┌─ DATA PROVIDED
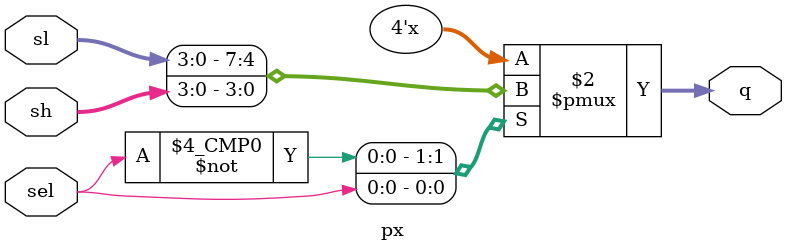
<source format=v>
module px(sl,sh,sel,q);
input [3:0]sl,sh;
input sel;
output [3:0]q;
reg [3:0]q;


always @(sl or sh or sel) begin
    case (sel)
        1'b0: q= sl; 
        1'b1: q= sh; 
        default: q = 4'b0000;
    endcase
    
end
endmodule
</source>
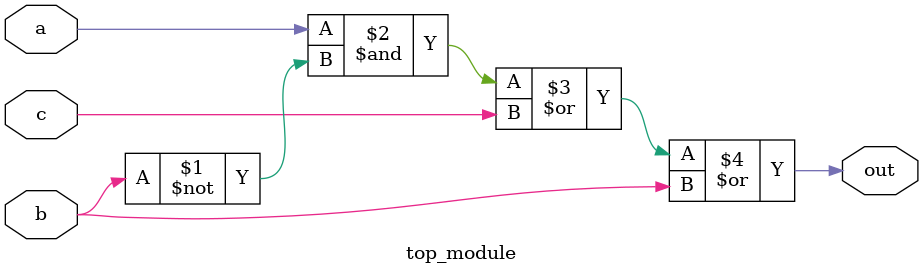
<source format=v>
module top_module(
    input a,
    input b,
    input c,
    output out  ); 
    assign out = a&(~b)| c| b ;

endmodule

</source>
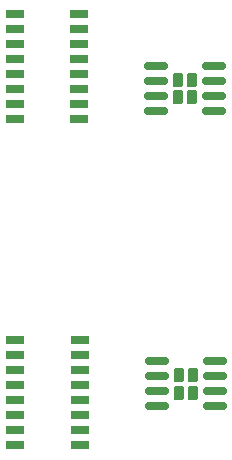
<source format=gbr>
%TF.GenerationSoftware,KiCad,Pcbnew,8.0.8*%
%TF.CreationDate,2025-02-03T10:15:12-05:00*%
%TF.ProjectId,Balanced Polarimeter,42616c61-6e63-4656-9420-506f6c617269,rev?*%
%TF.SameCoordinates,Original*%
%TF.FileFunction,Paste,Top*%
%TF.FilePolarity,Positive*%
%FSLAX46Y46*%
G04 Gerber Fmt 4.6, Leading zero omitted, Abs format (unit mm)*
G04 Created by KiCad (PCBNEW 8.0.8) date 2025-02-03 10:15:12*
%MOMM*%
%LPD*%
G01*
G04 APERTURE LIST*
G04 Aperture macros list*
%AMRoundRect*
0 Rectangle with rounded corners*
0 $1 Rounding radius*
0 $2 $3 $4 $5 $6 $7 $8 $9 X,Y pos of 4 corners*
0 Add a 4 corners polygon primitive as box body*
4,1,4,$2,$3,$4,$5,$6,$7,$8,$9,$2,$3,0*
0 Add four circle primitives for the rounded corners*
1,1,$1+$1,$2,$3*
1,1,$1+$1,$4,$5*
1,1,$1+$1,$6,$7*
1,1,$1+$1,$8,$9*
0 Add four rect primitives between the rounded corners*
20,1,$1+$1,$2,$3,$4,$5,0*
20,1,$1+$1,$4,$5,$6,$7,0*
20,1,$1+$1,$6,$7,$8,$9,0*
20,1,$1+$1,$8,$9,$2,$3,0*%
G04 Aperture macros list end*
%ADD10RoundRect,0.230000X-0.230000X-0.375000X0.230000X-0.375000X0.230000X0.375000X-0.230000X0.375000X0*%
%ADD11RoundRect,0.150000X-0.825000X-0.150000X0.825000X-0.150000X0.825000X0.150000X-0.825000X0.150000X0*%
%ADD12R,1.550000X0.650000*%
G04 APERTURE END LIST*
D10*
%TO.C,U1*%
X152360000Y-72171300D03*
X152360000Y-73671300D03*
X153500000Y-72171300D03*
X153500000Y-73671300D03*
D11*
X150455000Y-71016300D03*
X150455000Y-72286300D03*
X150455000Y-73556300D03*
X150455000Y-74826300D03*
X155405000Y-74826300D03*
X155405000Y-73556300D03*
X155405000Y-72286300D03*
X155405000Y-71016300D03*
%TD*%
D12*
%TO.C,Q1*%
X138500000Y-66631300D03*
X138500000Y-67901300D03*
X138500000Y-69171300D03*
X138500000Y-70441300D03*
X138500000Y-71711300D03*
X138500000Y-72981300D03*
X138500000Y-74251300D03*
X138500000Y-75521300D03*
X143950000Y-75521300D03*
X143950000Y-74251300D03*
X143950000Y-72981300D03*
X143950000Y-71711300D03*
X143950000Y-70441300D03*
X143950000Y-69171300D03*
X143950000Y-67901300D03*
X143950000Y-66631300D03*
%TD*%
%TO.C,Q2*%
X138550000Y-94226300D03*
X138550000Y-95496300D03*
X138550000Y-96766300D03*
X138550000Y-98036300D03*
X138550000Y-99306300D03*
X138550000Y-100576300D03*
X138550000Y-101846300D03*
X138550000Y-103116300D03*
X144000000Y-103116300D03*
X144000000Y-101846300D03*
X144000000Y-100576300D03*
X144000000Y-99306300D03*
X144000000Y-98036300D03*
X144000000Y-96766300D03*
X144000000Y-95496300D03*
X144000000Y-94226300D03*
%TD*%
D10*
%TO.C,U2*%
X152430000Y-97171300D03*
X152430000Y-98671300D03*
X153570000Y-97171300D03*
X153570000Y-98671300D03*
D11*
X150525000Y-96016300D03*
X150525000Y-97286300D03*
X150525000Y-98556300D03*
X150525000Y-99826300D03*
X155475000Y-99826300D03*
X155475000Y-98556300D03*
X155475000Y-97286300D03*
X155475000Y-96016300D03*
%TD*%
M02*

</source>
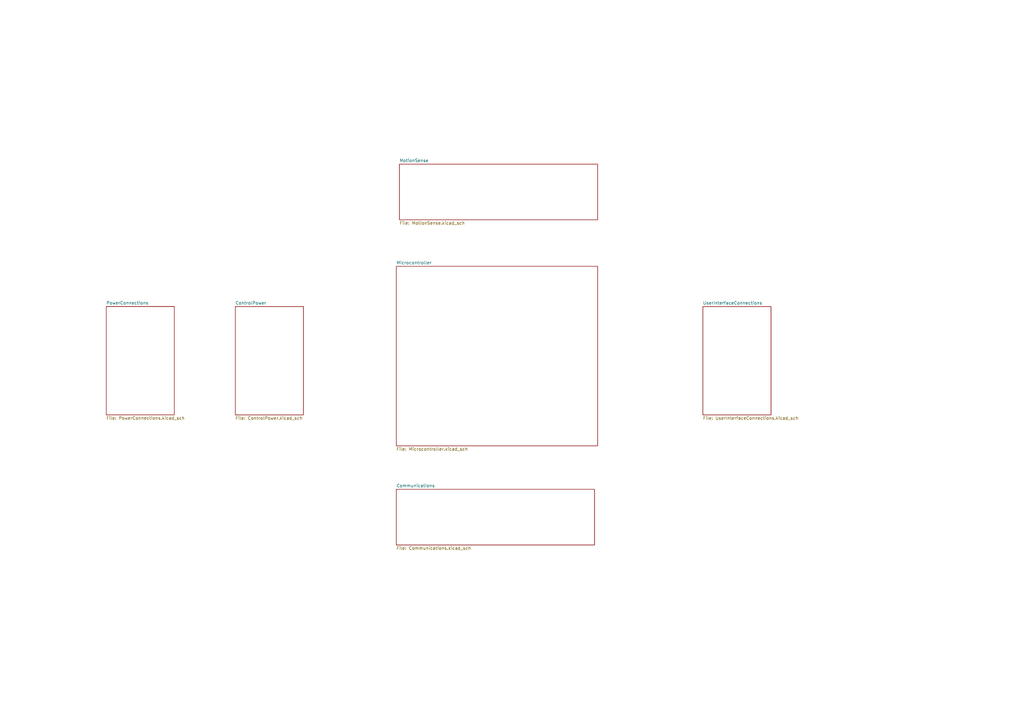
<source format=kicad_sch>
(kicad_sch (version 20211123) (generator eeschema)

  (uuid e63e39d7-6ac0-4ffd-8aa3-1841a4541b55)

  (paper "A3")

  


  (sheet (at 288.29 125.73) (size 27.94 44.45) (fields_autoplaced)
    (stroke (width 0.1524) (type solid) (color 0 0 0 0))
    (fill (color 0 0 0 0.0000))
    (uuid 0b083b81-d81d-43f5-b3f4-a3870e333b98)
    (property "Sheet name" "UserInterfaceConnections" (id 0) (at 288.29 125.0184 0)
      (effects (font (size 1.27 1.27)) (justify left bottom))
    )
    (property "Sheet file" "UserInterfaceConnections.kicad_sch" (id 1) (at 288.29 170.7646 0)
      (effects (font (size 1.27 1.27)) (justify left top))
    )
  )

  (sheet (at 43.5645 125.7098) (size 27.94 44.45) (fields_autoplaced)
    (stroke (width 0.1524) (type solid) (color 0 0 0 0))
    (fill (color 0 0 0 0.0000))
    (uuid 3694c1a8-2380-44c0-bb60-65f6bb64da88)
    (property "Sheet name" "PowerConnections" (id 0) (at 43.5645 124.9982 0)
      (effects (font (size 1.27 1.27)) (justify left bottom))
    )
    (property "Sheet file" "PowerConnections.kicad_sch" (id 1) (at 43.5645 170.7444 0)
      (effects (font (size 1.27 1.27)) (justify left top))
    )
  )

  (sheet (at 96.52 125.73) (size 27.94 44.45) (fields_autoplaced)
    (stroke (width 0.1524) (type solid) (color 0 0 0 0))
    (fill (color 0 0 0 0.0000))
    (uuid abd044a0-81e4-4e8d-ae4c-66130229ffc5)
    (property "Sheet name" "ControlPower" (id 0) (at 96.52 125.0184 0)
      (effects (font (size 1.27 1.27)) (justify left bottom))
    )
    (property "Sheet file" "ControlPower.kicad_sch" (id 1) (at 96.52 170.7646 0)
      (effects (font (size 1.27 1.27)) (justify left top))
    )
  )

  (sheet (at 162.56 109.22) (size 82.55 73.66) (fields_autoplaced)
    (stroke (width 0.1524) (type solid) (color 0 0 0 0))
    (fill (color 0 0 0 0.0000))
    (uuid cd3851c8-43a7-44ba-a57d-7da51bf4d405)
    (property "Sheet name" "Microcontroller" (id 0) (at 162.56 108.5084 0)
      (effects (font (size 1.27 1.27)) (justify left bottom))
    )
    (property "Sheet file" "Microcontroller.kicad_sch" (id 1) (at 162.56 183.4646 0)
      (effects (font (size 1.27 1.27)) (justify left top))
    )
  )

  (sheet (at 163.83 67.31) (size 81.28 22.86) (fields_autoplaced)
    (stroke (width 0.1524) (type solid) (color 0 0 0 0))
    (fill (color 0 0 0 0.0000))
    (uuid f4f72ef8-b903-40b5-ba34-2a0589c063fa)
    (property "Sheet name" "MotionSense" (id 0) (at 163.83 66.5984 0)
      (effects (font (size 1.27 1.27)) (justify left bottom))
    )
    (property "Sheet file" "MotionSense.kicad_sch" (id 1) (at 163.83 90.7546 0)
      (effects (font (size 1.27 1.27)) (justify left top))
    )
  )

  (sheet (at 162.56 200.66) (size 81.28 22.86) (fields_autoplaced)
    (stroke (width 0.1524) (type solid) (color 0 0 0 0))
    (fill (color 0 0 0 0.0000))
    (uuid f5303f85-1821-491e-bd04-b2ff4706afe9)
    (property "Sheet name" "Communications" (id 0) (at 162.56 199.9484 0)
      (effects (font (size 1.27 1.27)) (justify left bottom))
    )
    (property "Sheet file" "Communications.kicad_sch" (id 1) (at 162.56 224.1046 0)
      (effects (font (size 1.27 1.27)) (justify left top))
    )
  )

  (sheet_instances
    (path "/" (page "1"))
    (path "/cd3851c8-43a7-44ba-a57d-7da51bf4d405" (page "2"))
    (path "/3694c1a8-2380-44c0-bb60-65f6bb64da88" (page "3"))
    (path "/0b083b81-d81d-43f5-b3f4-a3870e333b98" (page "4"))
    (path "/f4f72ef8-b903-40b5-ba34-2a0589c063fa" (page "5"))
    (path "/f5303f85-1821-491e-bd04-b2ff4706afe9" (page "6"))
    (path "/abd044a0-81e4-4e8d-ae4c-66130229ffc5" (page "7"))
  )
)

</source>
└─
**ACTIVITY**
I need every line of the data that has the word "rounded"; please list them.

**RESPONSE BELOW**
0 Rectangle with rounded corners*
0 Add four circle primitives for the rounded corners*
0 Add four rect primitives between the rounded corners*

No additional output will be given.